Dataset entries:
= = = =

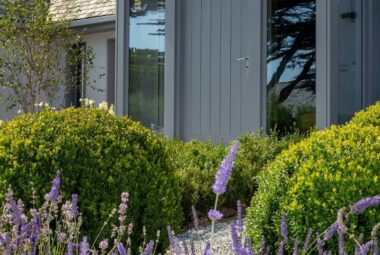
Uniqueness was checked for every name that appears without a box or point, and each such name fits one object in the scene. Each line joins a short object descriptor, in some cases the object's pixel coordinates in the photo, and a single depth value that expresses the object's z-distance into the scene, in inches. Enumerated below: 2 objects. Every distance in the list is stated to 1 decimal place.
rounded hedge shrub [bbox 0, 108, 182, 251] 142.7
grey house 276.7
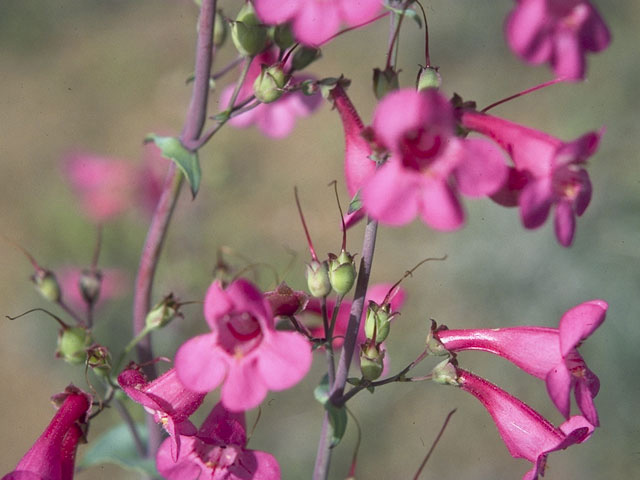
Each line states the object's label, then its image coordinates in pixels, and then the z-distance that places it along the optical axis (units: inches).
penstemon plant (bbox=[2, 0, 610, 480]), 11.9
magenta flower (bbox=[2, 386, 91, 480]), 12.6
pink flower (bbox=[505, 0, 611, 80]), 12.1
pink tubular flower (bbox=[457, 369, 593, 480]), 12.6
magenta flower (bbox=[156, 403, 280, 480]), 12.6
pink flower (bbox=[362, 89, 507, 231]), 11.7
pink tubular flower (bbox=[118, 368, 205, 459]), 12.5
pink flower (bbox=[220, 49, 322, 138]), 14.8
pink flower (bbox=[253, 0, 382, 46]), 12.3
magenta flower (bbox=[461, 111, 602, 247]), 12.1
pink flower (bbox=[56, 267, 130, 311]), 22.6
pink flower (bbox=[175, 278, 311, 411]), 12.1
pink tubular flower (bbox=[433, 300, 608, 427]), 12.4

= = = =

Reproduce the entries above exactly. Do not include the images.

Answer to this problem -
Uniqueness was checked for every name that appears without a box or point, and each such name fits one object in the scene. Each line joins a short object descriptor, in some cases the object's pixel coordinates in the photo, and a single depth value that expresses the object's z-distance into the scene, in inches. Enumerated below: 2 objects. Every distance in the list is stated to 1 decimal place.
rounded hedge shrub [bbox 0, 108, 182, 251] 142.7
grey house 276.7
Each line states the object's label, then its image coordinates in pixels, and then the z-distance that places it along the optical axis (units: inches).
penstemon plant (bbox=[2, 0, 610, 480]), 11.9
magenta flower (bbox=[2, 386, 91, 480]), 12.6
pink flower (bbox=[505, 0, 611, 80]), 12.1
pink tubular flower (bbox=[457, 369, 593, 480]), 12.6
magenta flower (bbox=[156, 403, 280, 480]), 12.6
pink flower (bbox=[362, 89, 507, 231]), 11.7
pink tubular flower (bbox=[118, 368, 205, 459]), 12.5
pink flower (bbox=[220, 49, 322, 138]), 14.8
pink flower (bbox=[253, 0, 382, 46]), 12.3
magenta flower (bbox=[461, 111, 602, 247]), 12.1
pink flower (bbox=[56, 267, 130, 311]), 22.6
pink flower (bbox=[175, 278, 311, 411]), 12.1
pink tubular flower (bbox=[433, 300, 608, 427]), 12.4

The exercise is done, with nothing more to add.